Developing new offers in the services space
Cisco (CSCO) is one of the largest service providers in the security segment. To drive growth in this business, Cisco is migrating its model from a hardware business to a software and services business.
In Cisco’s earnings call, CEO Chuck Robbins stated, “Overall, Q2 was a solid quarter in a volatile macro environment. We saw good top line growth, strong profitability, and operating leverage. We continue to shift our business model to more software and subscription recurring revenue.”
Cisco is looking to develop new offers and ways to monetize its services business. It has focused on acquisitions including Jasper and OpenDNS to complement this business model. Both the acquired companies are software-as-a-service models.

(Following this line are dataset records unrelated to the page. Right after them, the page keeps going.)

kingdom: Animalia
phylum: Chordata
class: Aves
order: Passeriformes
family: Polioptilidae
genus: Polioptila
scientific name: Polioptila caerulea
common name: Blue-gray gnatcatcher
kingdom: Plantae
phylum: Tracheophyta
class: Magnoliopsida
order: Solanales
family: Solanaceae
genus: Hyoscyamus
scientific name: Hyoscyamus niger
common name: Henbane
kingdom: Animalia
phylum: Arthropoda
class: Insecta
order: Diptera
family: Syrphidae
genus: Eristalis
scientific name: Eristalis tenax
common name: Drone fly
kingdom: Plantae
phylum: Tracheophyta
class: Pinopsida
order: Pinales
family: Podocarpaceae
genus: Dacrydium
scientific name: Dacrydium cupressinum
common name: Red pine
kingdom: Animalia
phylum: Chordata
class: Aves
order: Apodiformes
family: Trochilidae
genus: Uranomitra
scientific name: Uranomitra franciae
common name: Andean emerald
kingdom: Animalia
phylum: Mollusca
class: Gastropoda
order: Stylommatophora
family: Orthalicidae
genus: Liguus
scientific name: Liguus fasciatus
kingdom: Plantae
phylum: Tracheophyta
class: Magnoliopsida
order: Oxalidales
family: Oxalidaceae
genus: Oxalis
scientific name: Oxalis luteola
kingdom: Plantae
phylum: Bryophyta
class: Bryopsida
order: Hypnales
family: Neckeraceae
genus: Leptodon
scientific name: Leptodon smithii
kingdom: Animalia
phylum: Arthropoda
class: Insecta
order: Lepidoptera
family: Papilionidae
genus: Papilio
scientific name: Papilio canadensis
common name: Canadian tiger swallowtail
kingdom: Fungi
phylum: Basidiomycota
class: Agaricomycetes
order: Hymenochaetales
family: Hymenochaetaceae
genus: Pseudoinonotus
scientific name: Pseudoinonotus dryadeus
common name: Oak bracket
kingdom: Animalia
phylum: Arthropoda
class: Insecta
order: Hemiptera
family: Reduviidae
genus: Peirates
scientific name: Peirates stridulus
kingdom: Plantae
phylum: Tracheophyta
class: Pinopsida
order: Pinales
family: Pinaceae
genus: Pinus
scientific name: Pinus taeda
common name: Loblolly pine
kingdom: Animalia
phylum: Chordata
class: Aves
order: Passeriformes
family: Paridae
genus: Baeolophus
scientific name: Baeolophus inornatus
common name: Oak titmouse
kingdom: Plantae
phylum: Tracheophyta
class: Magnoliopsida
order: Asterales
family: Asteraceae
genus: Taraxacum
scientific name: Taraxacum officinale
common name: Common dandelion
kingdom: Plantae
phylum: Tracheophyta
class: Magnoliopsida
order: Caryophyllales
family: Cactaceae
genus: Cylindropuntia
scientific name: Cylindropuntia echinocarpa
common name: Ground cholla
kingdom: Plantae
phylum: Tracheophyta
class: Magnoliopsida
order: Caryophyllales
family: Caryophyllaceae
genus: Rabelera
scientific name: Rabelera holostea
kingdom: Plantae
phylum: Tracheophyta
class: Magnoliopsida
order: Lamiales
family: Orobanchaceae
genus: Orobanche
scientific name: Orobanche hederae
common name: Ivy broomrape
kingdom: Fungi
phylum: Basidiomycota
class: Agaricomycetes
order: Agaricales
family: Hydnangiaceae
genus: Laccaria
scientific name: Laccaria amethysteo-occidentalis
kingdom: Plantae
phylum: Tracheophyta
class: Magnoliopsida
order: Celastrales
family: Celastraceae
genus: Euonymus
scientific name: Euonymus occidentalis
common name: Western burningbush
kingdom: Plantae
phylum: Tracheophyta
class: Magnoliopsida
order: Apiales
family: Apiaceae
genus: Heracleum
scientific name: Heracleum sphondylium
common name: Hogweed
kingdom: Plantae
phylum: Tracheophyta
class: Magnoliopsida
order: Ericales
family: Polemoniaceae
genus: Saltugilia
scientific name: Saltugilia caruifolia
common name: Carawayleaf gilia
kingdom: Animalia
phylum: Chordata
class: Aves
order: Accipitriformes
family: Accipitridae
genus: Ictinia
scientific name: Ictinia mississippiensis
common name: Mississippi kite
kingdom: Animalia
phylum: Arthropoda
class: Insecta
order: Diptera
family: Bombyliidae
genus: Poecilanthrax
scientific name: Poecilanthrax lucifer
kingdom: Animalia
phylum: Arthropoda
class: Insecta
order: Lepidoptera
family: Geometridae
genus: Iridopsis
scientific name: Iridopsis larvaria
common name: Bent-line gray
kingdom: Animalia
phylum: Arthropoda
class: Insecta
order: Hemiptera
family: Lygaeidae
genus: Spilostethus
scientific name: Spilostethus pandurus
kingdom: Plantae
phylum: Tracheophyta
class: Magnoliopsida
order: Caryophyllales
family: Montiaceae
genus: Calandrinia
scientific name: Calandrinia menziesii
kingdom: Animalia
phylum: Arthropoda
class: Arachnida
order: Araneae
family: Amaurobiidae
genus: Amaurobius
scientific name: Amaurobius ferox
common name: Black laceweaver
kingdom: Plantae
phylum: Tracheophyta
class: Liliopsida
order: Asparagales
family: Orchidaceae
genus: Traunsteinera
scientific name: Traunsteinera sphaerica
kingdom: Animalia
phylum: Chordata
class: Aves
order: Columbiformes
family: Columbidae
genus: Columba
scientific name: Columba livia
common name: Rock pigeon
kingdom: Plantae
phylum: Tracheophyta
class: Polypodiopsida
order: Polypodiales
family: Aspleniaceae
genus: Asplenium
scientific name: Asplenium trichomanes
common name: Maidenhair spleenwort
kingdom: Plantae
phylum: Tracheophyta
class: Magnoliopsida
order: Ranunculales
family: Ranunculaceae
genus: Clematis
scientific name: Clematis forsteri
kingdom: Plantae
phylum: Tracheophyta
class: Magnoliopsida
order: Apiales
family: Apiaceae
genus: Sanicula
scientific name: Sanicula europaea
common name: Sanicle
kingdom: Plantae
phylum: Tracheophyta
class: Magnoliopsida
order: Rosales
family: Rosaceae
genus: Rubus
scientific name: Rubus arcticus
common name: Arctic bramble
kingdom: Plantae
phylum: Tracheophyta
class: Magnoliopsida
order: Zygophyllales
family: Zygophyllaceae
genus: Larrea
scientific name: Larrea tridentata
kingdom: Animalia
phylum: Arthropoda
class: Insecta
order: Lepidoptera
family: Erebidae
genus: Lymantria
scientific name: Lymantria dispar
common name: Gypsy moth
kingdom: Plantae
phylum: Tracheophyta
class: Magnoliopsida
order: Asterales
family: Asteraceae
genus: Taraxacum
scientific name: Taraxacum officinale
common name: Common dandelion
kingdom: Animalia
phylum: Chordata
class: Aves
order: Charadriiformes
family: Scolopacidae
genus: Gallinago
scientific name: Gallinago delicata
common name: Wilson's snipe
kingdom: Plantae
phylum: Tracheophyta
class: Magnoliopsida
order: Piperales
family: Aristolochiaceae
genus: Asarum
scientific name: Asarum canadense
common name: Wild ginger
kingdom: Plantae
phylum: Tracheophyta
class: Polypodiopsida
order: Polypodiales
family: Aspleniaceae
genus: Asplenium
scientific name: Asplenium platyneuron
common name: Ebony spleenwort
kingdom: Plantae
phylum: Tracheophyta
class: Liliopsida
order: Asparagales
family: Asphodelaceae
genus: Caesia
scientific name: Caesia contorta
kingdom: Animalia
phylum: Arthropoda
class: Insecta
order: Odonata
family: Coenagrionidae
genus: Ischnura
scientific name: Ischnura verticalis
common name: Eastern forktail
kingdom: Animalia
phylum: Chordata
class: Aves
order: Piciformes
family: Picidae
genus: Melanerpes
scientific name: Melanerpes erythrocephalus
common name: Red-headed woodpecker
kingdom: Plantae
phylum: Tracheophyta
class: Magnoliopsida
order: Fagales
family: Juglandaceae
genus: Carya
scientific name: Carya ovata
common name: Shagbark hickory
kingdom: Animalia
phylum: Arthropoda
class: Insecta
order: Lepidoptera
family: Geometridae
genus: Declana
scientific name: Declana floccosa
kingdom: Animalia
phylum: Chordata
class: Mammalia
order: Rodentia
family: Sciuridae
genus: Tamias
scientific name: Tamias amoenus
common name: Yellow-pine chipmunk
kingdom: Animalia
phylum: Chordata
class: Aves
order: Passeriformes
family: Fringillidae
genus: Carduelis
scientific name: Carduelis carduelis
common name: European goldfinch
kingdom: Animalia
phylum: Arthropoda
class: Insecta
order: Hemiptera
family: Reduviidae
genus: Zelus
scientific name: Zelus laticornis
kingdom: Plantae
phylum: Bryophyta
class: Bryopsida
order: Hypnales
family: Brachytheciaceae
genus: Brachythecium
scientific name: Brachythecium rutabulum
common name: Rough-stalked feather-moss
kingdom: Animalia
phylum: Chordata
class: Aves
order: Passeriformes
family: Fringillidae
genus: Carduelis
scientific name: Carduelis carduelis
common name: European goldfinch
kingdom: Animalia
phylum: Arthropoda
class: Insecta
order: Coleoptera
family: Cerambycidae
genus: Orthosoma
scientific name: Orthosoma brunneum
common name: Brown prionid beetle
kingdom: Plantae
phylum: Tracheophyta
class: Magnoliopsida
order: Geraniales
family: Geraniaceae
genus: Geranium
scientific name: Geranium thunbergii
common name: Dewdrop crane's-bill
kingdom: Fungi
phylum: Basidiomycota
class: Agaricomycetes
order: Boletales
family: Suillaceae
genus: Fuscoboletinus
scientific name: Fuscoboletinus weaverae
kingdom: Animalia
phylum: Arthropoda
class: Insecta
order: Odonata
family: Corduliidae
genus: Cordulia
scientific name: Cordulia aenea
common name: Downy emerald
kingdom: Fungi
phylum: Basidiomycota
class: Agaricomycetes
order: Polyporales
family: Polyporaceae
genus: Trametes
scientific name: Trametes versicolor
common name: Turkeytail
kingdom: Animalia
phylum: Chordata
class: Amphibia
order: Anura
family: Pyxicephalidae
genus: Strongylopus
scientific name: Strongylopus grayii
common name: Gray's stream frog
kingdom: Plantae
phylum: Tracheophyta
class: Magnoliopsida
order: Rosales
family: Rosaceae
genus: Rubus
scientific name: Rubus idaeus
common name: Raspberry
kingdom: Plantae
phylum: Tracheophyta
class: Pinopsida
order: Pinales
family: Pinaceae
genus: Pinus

Focus more toward recurring revenues
In fiscal 2Q16, Cisco’s services revenues rose 3% YoY (year-over-year), and its product revenues fell by 1%. Cisco continued to show progress toward its goal of driving more recurring revenues. Deferred revenues rose 8% in total, with product up 11% and services up 7%.
Cisco’s recurring revenue accounted for 28% of its total revenue in fiscal 2Q16, a rise of 26% over fiscal 1Q16. Many companies are shifting their business models to recurring revenue models. Having businesses based on recurring revenues gives companies and analysts better visibility on future revenues.
Microsoft (MSFT), SAP (SAP), and Oracle (ORCL) have all taken initiatives in the past to grow their recurring businesses.
Cisco accounts for 3.2% of the Technology Select Sector SPDR ETF (XLK).